REQUIRED ACTION: From the entries that follow, reproduce exactly and only the lines from the line with "nose: (296, 316)" to the line with "left knee: (237, 262)", endpoints included.

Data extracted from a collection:
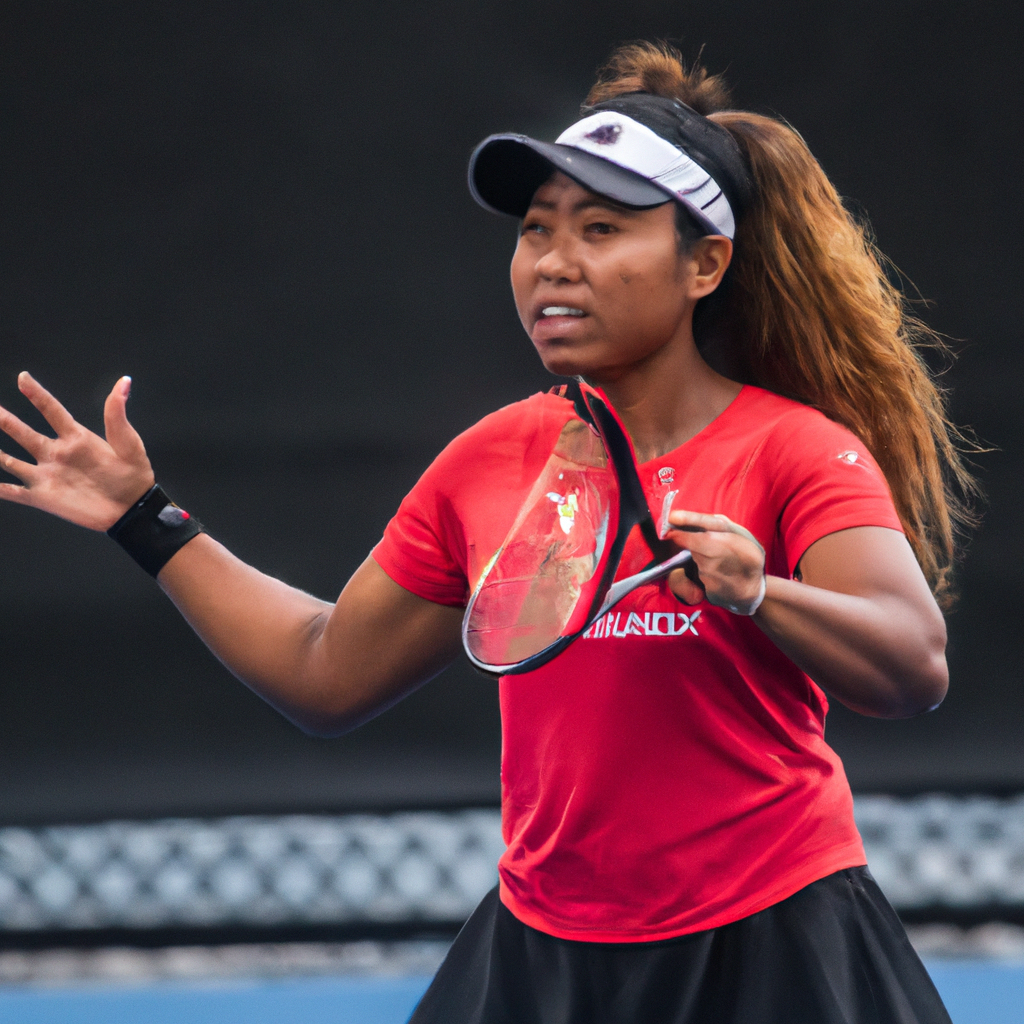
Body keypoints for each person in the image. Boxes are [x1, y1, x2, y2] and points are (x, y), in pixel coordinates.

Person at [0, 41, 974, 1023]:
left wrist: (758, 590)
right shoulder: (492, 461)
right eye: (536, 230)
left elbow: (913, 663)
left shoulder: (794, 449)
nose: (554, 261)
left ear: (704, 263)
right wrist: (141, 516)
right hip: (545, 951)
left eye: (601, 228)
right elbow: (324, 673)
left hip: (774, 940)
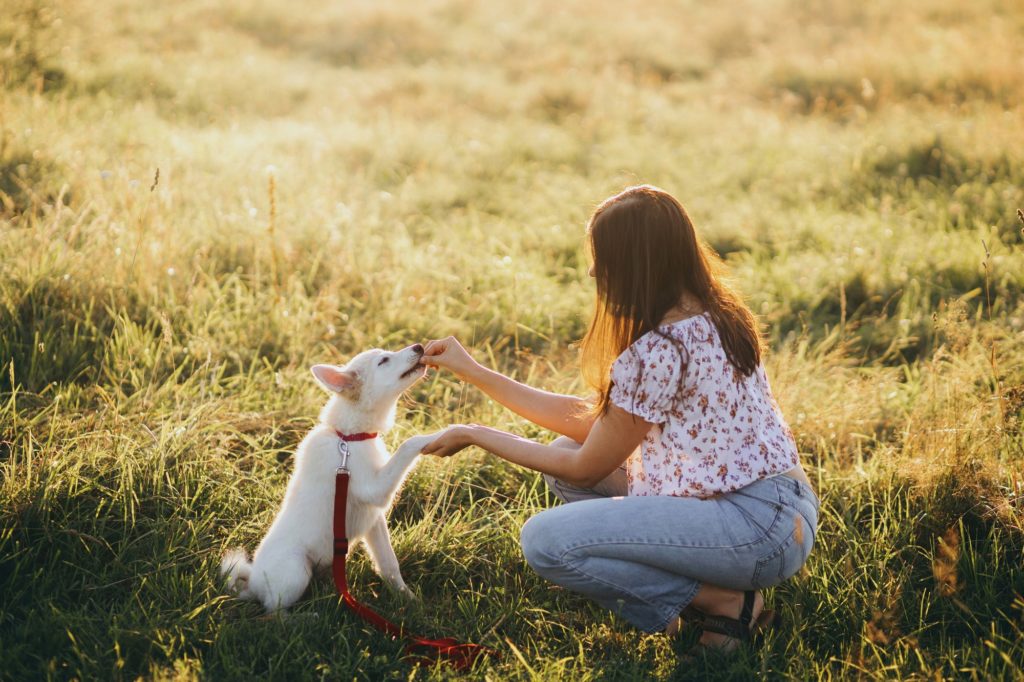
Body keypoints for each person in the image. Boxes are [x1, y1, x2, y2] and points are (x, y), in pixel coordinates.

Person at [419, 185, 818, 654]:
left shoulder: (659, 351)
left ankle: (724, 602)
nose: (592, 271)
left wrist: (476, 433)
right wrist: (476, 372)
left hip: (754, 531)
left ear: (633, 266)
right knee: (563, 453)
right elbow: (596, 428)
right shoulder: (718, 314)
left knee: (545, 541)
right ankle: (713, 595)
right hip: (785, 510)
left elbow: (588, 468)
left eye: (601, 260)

---

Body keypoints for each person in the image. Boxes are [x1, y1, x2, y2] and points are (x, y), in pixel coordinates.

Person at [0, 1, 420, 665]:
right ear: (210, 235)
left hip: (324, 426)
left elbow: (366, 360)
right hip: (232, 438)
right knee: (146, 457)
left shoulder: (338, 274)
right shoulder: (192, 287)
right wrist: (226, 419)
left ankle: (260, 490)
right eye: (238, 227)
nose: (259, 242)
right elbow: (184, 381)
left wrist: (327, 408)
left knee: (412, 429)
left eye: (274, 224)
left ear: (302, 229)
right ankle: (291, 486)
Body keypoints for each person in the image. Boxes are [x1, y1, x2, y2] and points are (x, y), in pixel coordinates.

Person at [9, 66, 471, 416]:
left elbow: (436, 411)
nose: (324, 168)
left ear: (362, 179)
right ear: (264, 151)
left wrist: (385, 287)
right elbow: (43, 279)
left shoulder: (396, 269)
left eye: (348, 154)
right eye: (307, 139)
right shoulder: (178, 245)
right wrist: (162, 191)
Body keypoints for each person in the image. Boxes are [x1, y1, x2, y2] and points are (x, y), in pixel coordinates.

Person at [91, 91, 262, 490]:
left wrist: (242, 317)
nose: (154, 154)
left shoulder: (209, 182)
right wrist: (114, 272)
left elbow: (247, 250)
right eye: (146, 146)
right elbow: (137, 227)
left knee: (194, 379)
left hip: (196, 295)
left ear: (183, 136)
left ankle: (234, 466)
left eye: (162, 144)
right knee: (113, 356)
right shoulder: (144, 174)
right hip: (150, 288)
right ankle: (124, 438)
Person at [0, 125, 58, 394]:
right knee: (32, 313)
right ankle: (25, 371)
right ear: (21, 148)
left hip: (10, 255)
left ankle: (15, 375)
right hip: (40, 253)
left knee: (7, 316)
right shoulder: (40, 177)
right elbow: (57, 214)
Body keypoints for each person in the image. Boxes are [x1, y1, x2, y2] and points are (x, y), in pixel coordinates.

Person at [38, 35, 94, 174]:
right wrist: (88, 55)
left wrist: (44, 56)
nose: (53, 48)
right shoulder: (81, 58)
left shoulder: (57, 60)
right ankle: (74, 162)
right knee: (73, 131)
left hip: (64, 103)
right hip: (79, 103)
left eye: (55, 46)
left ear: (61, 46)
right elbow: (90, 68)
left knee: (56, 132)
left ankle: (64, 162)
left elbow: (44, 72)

---

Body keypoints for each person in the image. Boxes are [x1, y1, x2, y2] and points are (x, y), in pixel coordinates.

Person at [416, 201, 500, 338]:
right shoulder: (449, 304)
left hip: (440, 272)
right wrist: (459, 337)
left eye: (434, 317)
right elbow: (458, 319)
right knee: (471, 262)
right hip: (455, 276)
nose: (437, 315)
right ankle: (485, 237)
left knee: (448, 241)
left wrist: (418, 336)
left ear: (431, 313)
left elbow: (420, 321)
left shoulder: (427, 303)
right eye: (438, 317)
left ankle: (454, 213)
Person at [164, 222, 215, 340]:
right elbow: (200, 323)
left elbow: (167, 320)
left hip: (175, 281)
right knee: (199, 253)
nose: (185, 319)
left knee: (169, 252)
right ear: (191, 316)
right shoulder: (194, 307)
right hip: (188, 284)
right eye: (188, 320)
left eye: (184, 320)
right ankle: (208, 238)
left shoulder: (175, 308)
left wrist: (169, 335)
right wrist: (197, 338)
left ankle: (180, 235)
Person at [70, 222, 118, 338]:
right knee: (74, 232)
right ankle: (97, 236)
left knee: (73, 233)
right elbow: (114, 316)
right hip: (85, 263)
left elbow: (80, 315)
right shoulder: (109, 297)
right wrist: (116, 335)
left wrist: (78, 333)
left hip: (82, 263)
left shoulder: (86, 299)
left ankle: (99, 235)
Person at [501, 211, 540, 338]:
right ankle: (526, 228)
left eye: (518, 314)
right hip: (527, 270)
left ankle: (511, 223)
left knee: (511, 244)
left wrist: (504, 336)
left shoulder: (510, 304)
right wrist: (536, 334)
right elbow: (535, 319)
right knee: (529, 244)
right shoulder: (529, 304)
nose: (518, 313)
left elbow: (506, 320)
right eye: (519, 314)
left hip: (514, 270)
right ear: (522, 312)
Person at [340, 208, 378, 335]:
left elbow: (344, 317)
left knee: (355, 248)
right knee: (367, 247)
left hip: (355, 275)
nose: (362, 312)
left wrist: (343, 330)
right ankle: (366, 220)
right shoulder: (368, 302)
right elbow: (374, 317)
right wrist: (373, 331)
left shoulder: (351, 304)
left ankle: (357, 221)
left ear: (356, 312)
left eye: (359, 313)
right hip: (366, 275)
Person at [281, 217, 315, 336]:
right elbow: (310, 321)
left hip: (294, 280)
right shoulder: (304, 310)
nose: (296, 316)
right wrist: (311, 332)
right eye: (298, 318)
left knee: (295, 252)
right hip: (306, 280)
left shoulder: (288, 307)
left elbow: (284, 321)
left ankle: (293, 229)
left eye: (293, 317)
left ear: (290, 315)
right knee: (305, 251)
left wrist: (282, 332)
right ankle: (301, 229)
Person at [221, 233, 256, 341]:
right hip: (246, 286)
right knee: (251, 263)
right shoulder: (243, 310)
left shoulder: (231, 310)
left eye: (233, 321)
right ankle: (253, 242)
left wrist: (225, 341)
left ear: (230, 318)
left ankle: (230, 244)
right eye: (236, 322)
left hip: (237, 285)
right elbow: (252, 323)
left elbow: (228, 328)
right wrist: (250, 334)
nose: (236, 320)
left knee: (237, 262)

COMPLETED EXERCISE:
nose: (296, 316)
right wrist: (311, 332)
right eye: (298, 318)
left knee: (295, 252)
right hip: (306, 280)
left shoulder: (288, 307)
left elbow: (284, 321)
left ankle: (293, 229)
left eye: (293, 317)
left ear: (290, 315)
right knee: (305, 251)
left wrist: (282, 332)
right ankle: (301, 229)
Person at [221, 233, 256, 341]:
right hip: (246, 286)
right knee: (251, 263)
right shoulder: (243, 310)
left shoulder: (231, 310)
left eye: (233, 321)
right ankle: (253, 242)
left wrist: (225, 341)
left ear: (230, 318)
left ankle: (230, 244)
right eye: (236, 322)
left hip: (237, 285)
right elbow: (252, 323)
left elbow: (228, 328)
right wrist: (250, 334)
nose: (236, 320)
left knee: (237, 262)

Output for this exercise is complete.